- Exercise objective: Write out, as an exact transcription, the line that has "16.) Sonstige Angaben" and each line after it through the end of the data below.

- Dataset content:
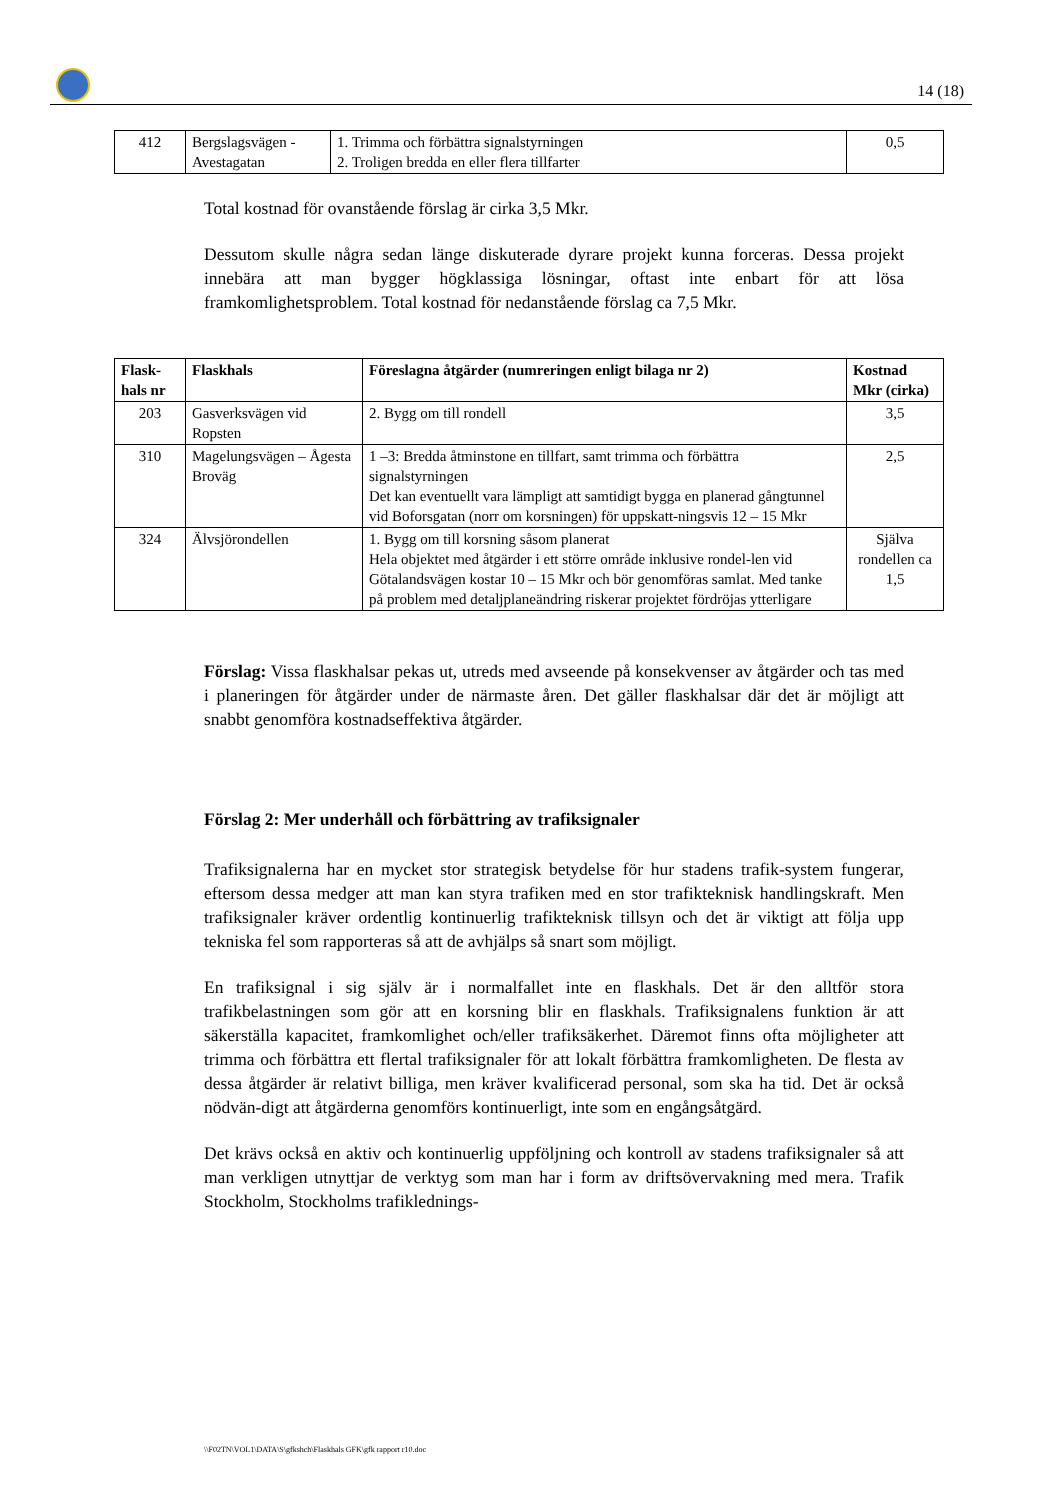14 (18)
| 412 | Bergslagsvägen - Avestagatan | 1. Trimma och förbättra signalstyrningen 2. Troligen bredda en eller flera tillfarter | 0,5 |
Total kostnad för ovanstående förslag är cirka 3,5 Mkr.
Dessutom skulle några sedan länge diskuterade dyrare projekt kunna forceras. Dessa projekt innebära att man bygger högklassiga lösningar, oftast inte enbart för att lösa framkomlighetsproblem. Total kostnad för nedanstående förslag ca 7,5 Mkr.
| Flask-hals nr | Flaskhals | Föreslagna åtgärder (numreringen enligt bilaga nr 2) | Kostnad Mkr (cirka) |
| --- | --- | --- | --- |
| 203 | Gasverksvägen vid Ropsten | 2. Bygg om till rondell | 3,5 |
| 310 | Magelungsvägen – Ågesta Broväg | 1 –3: Bredda åtminstone en tillfart, samt trimma och förbättra signalstyrningen Det kan eventuellt vara lämpligt att samtidigt bygga en planerad gångtunnel vid Boforsgatan (norr om korsningen) för uppskatt-ningsvis 12 – 15 Mkr | 2,5 |
| 324 | Älvsjörondellen | 1. Bygg om till korsning såsom planerat Hela objektet med åtgärder i ett större område inklusive rondel-len vid Götalandsvägen kostar 10 – 15 Mkr och bör genomföras samlat. Med tanke på problem med detaljplaneändring riskerar projektet fördröjas ytterligare | Själva rondellen ca 1,5 |
Förslag: Vissa flaskhalsar pekas ut, utreds med avseende på konsekvenser av åtgärder och tas med i planeringen för åtgärder under de närmaste åren. Det gäller flaskhalsar där det är möjligt att snabbt genomföra kostnadseffektiva åtgärder.
Förslag 2: Mer underhåll och förbättring av trafiksignaler
Trafiksignalerna har en mycket stor strategisk betydelse för hur stadens trafik-system fungerar, eftersom dessa medger att man kan styra trafiken med en stor trafikteknisk handlingskraft. Men trafiksignaler kräver ordentlig kontinuerlig trafikteknisk tillsyn och det är viktigt att följa upp tekniska fel som rapporteras så att de avhjälps så snart som möjligt.
En trafiksignal i sig själv är i normalfallet inte en flaskhals. Det är den alltför stora trafikbelastningen som gör att en korsning blir en flaskhals. Trafiksignalens funktion är att säkerställa kapacitet, framkomlighet och/eller trafiksäkerhet. Däremot finns ofta möjligheter att trimma och förbättra ett flertal trafiksignaler för att lokalt förbättra framkomligheten. De flesta av dessa åtgärder är relativt billiga, men kräver kvalificerad personal, som ska ha tid. Det är också nödvän-digt att åtgärderna genomförs kontinuerligt, inte som en engångsåtgärd.
Det krävs också en aktiv och kontinuerlig uppföljning och kontroll av stadens trafiksignaler så att man verkligen utnyttjar de verktyg som man har i form av driftsövervakning med mera. Trafik Stockholm, Stockholms trafiklednings-
\\F02TN\VOL1\DATA\S\gfkshch\Flaskhals GFK\gfk rapport r10.doc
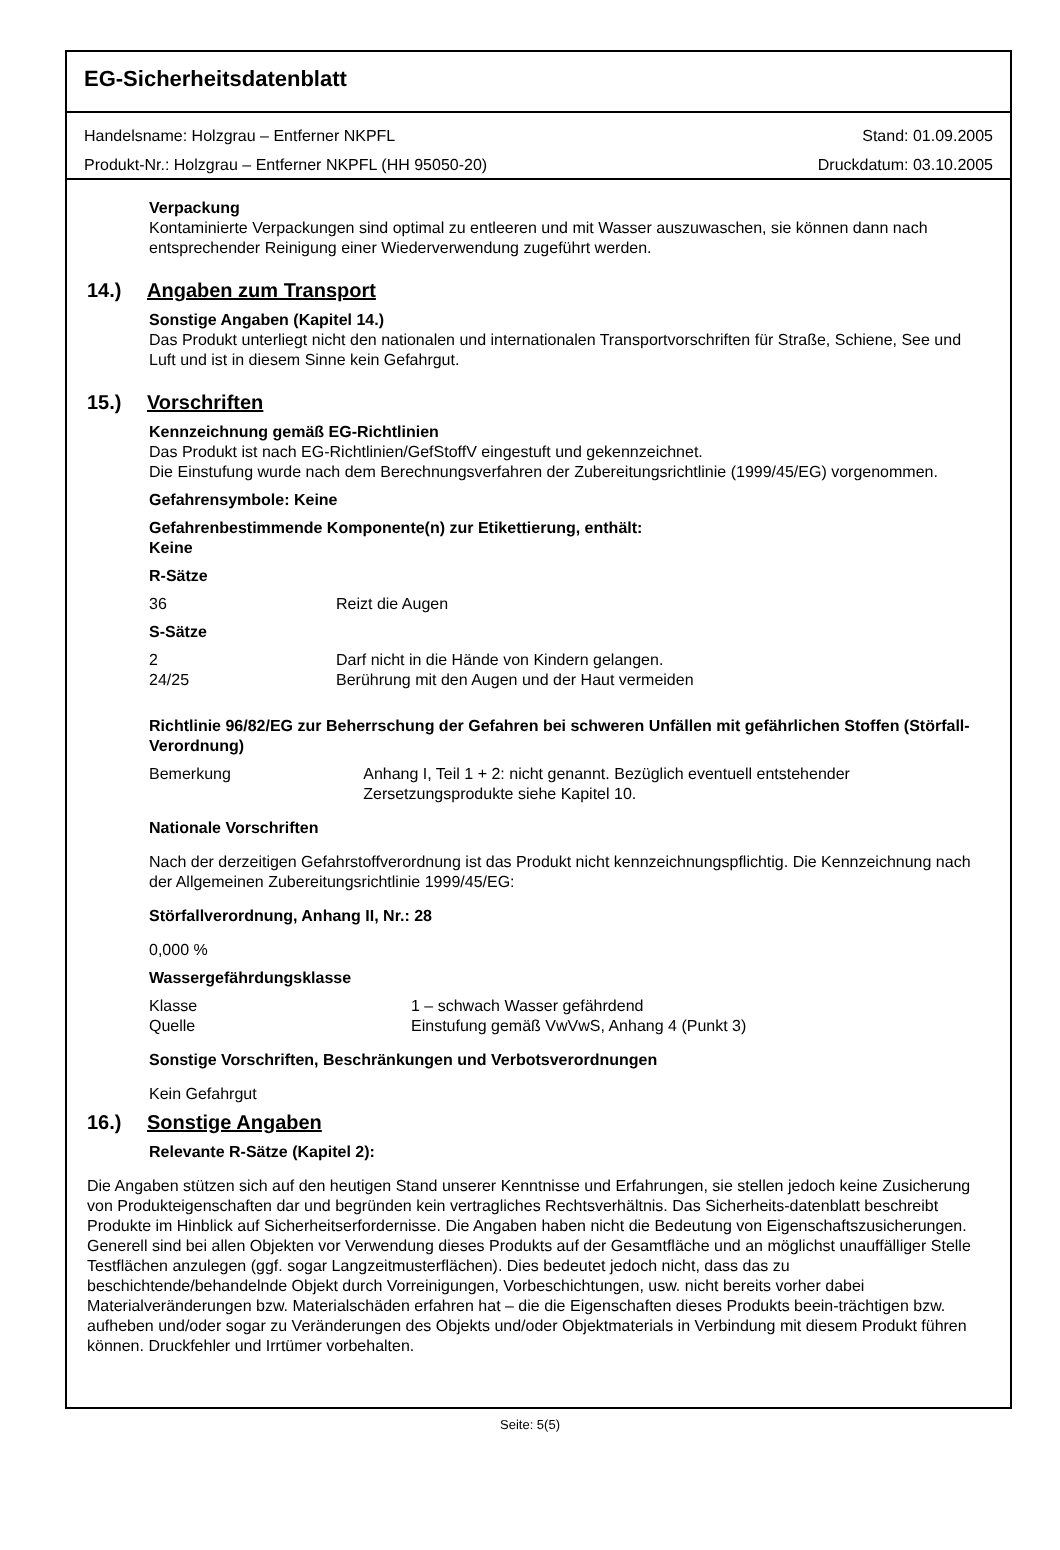EG-Sicherheitsdatenblatt
Handelsname: Holzgrau – Entferner NKPFL
Produkt-Nr.: Holzgrau – Entferner NKPFL (HH 95050-20)
Stand: 01.09.2005
Druckdatum: 03.10.2005
Verpackung
Kontaminierte Verpackungen sind optimal zu entleeren und mit Wasser auszuwaschen, sie können dann nach entsprechender Reinigung einer Wiederverwendung zugeführt werden.
14.) Angaben zum Transport
Sonstige Angaben (Kapitel 14.)
Das Produkt unterliegt nicht den nationalen und internationalen Transportvorschriften für Straße, Schiene, See und Luft und ist in diesem Sinne kein Gefahrgut.
15.) Vorschriften
Kennzeichnung gemäß EG-Richtlinien
Das Produkt ist nach EG-Richtlinien/GefStoffV eingestuft und gekennzeichnet.
Die Einstufung wurde nach dem Berechnungsverfahren der Zubereitungsrichtlinie (1999/45/EG) vorgenommen.
Gefahrensymbole: Keine
Gefahrenbestimmende Komponente(n) zur Etikettierung, enthält:
Keine
R-Sätze
36 Reizt die Augen
S-Sätze
2 Darf nicht in die Hände von Kindern gelangen.
24/25 Berührung mit den Augen und der Haut vermeiden
Richtlinie 96/82/EG zur Beherrschung der Gefahren bei schweren Unfällen mit gefährlichen Stoffen (Störfall-Verordnung)
Bemerkung Anhang I, Teil 1 + 2: nicht genannt. Bezüglich eventuell entstehender Zersetzungsprodukte siehe Kapitel 10.
Nationale Vorschriften
Nach der derzeitigen Gefahrstoffverordnung ist das Produkt nicht kennzeichnungspflichtig. Die Kennzeichnung nach der Allgemeinen Zubereitungsrichtlinie 1999/45/EG:
Störfallverordnung, Anhang II, Nr.: 28
0,000 %
Wassergefährdungsklasse
Klasse 1 – schwach Wasser gefährdend
Quelle Einstufung gemäß VwVwS, Anhang 4 (Punkt 3)
Sonstige Vorschriften, Beschränkungen und Verbotsverordnungen
Kein Gefahrgut
16.) Sonstige Angaben
Relevante R-Sätze (Kapitel 2):
Die Angaben stützen sich auf den heutigen Stand unserer Kenntnisse und Erfahrungen, sie stellen jedoch keine Zusicherung von Produkteigenschaften dar und begründen kein vertragliches Rechtsverhältnis. Das Sicherheits-datenblatt beschreibt Produkte im Hinblick auf Sicherheitserfordernisse. Die Angaben haben nicht die Bedeutung von Eigenschaftszusicherungen.
Generell sind bei allen Objekten vor Verwendung dieses Produkts auf der Gesamtfläche und an möglichst unauffälliger Stelle Testflächen anzulegen (ggf. sogar Langzeitmusterflächen). Dies bedeutet jedoch nicht, dass das zu beschichtende/behandelnde Objekt durch Vorreinigungen, Vorbeschichtungen, usw. nicht bereits vorher dabei Materialveränderungen bzw. Materialschäden erfahren hat – die die Eigenschaften dieses Produkts beein-trächtigen bzw. aufheben und/oder sogar zu Veränderungen des Objekts und/oder Objektmaterials in Verbindung mit diesem Produkt führen können. Druckfehler und Irrtümer vorbehalten.
Seite: 5(5)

- Written solution:
16.) Sonstige Angaben
Relevante R-Sätze (Kapitel 2):
Die Angaben stützen sich auf den heutigen Stand unserer Kenntnisse und Erfahrungen, sie stellen jedoch keine Zusicherung von Produkteigenschaften dar und begründen kein vertragliches Rechtsverhältnis. Das Sicherheits-datenblatt beschreibt Produkte im Hinblick auf Sicherheitserfordernisse. Die Angaben haben nicht die Bedeutung von Eigenschaftszusicherungen.
Generell sind bei allen Objekten vor Verwendung dieses Produkts auf der Gesamtfläche und an möglichst unauffälliger Stelle Testflächen anzulegen (ggf. sogar Langzeitmusterflächen). Dies bedeutet jedoch nicht, dass das zu beschichtende/behandelnde Objekt durch Vorreinigungen, Vorbeschichtungen, usw. nicht bereits vorher dabei Materialveränderungen bzw. Materialschäden erfahren hat – die die Eigenschaften dieses Produkts beein-trächtigen bzw. aufheben und/oder sogar zu Veränderungen des Objekts und/oder Objektmaterials in Verbindung mit diesem Produkt führen können. Druckfehler und Irrtümer vorbehalten.
Seite: 5(5)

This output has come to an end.